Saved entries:
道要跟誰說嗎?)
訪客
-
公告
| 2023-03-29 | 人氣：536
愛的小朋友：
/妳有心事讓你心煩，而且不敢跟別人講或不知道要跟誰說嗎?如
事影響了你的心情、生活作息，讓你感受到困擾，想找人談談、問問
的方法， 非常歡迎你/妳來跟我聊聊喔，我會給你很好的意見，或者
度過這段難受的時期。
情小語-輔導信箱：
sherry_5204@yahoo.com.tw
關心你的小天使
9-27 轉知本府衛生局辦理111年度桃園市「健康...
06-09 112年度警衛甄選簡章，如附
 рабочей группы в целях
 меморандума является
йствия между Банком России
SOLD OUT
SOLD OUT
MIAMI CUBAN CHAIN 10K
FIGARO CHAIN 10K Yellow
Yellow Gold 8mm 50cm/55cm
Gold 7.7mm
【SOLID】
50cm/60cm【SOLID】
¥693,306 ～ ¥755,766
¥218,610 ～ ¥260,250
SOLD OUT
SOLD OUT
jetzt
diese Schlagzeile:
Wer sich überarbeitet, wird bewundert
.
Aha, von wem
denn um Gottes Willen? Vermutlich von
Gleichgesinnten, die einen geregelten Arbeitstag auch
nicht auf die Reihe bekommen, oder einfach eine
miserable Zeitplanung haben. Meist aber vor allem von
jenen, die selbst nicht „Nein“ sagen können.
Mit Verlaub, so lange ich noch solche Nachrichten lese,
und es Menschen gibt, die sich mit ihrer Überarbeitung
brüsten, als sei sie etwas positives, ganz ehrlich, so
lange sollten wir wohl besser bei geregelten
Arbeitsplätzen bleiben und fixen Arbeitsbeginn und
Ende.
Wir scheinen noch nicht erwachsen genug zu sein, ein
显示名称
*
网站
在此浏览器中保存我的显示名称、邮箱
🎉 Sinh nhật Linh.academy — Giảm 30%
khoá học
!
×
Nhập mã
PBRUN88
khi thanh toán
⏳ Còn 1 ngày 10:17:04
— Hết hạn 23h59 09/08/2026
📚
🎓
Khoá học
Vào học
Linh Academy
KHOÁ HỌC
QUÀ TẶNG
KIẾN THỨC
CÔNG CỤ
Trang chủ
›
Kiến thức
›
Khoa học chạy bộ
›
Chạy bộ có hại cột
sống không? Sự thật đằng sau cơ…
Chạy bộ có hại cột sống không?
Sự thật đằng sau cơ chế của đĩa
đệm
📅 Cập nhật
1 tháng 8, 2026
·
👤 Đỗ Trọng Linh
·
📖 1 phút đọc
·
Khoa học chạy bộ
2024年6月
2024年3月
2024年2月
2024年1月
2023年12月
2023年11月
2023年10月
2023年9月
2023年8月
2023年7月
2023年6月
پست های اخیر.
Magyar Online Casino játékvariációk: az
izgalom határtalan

Exercise brief. The answer should consist solely of the lines from the first line above through the one with "nicht auf die", both included, repeated exactly.

Output of the task.
道要跟誰說嗎?)
訪客
-
公告
| 2023-03-29 | 人氣：536
愛的小朋友：
/妳有心事讓你心煩，而且不敢跟別人講或不知道要跟誰說嗎?如
事影響了你的心情、生活作息，讓你感受到困擾，想找人談談、問問
的方法， 非常歡迎你/妳來跟我聊聊喔，我會給你很好的意見，或者
度過這段難受的時期。
情小語-輔導信箱：
sherry_5204@yahoo.com.tw
關心你的小天使
9-27 轉知本府衛生局辦理111年度桃園市「健康...
06-09 112年度警衛甄選簡章，如附
 рабочей группы в целях
 меморандума является
йствия между Банком России
SOLD OUT
SOLD OUT
MIAMI CUBAN CHAIN 10K
FIGARO CHAIN 10K Yellow
Yellow Gold 8mm 50cm/55cm
Gold 7.7mm
【SOLID】
50cm/60cm【SOLID】
¥693,306 ～ ¥755,766
¥218,610 ～ ¥260,250
SOLD OUT
SOLD OUT
jetzt
diese Schlagzeile:
Wer sich überarbeitet, wird bewundert
.
Aha, von wem
denn um Gottes Willen? Vermutlich von
Gleichgesinnten, die einen geregelten Arbeitstag auch
nicht auf die Reihe bekommen, oder einfach eine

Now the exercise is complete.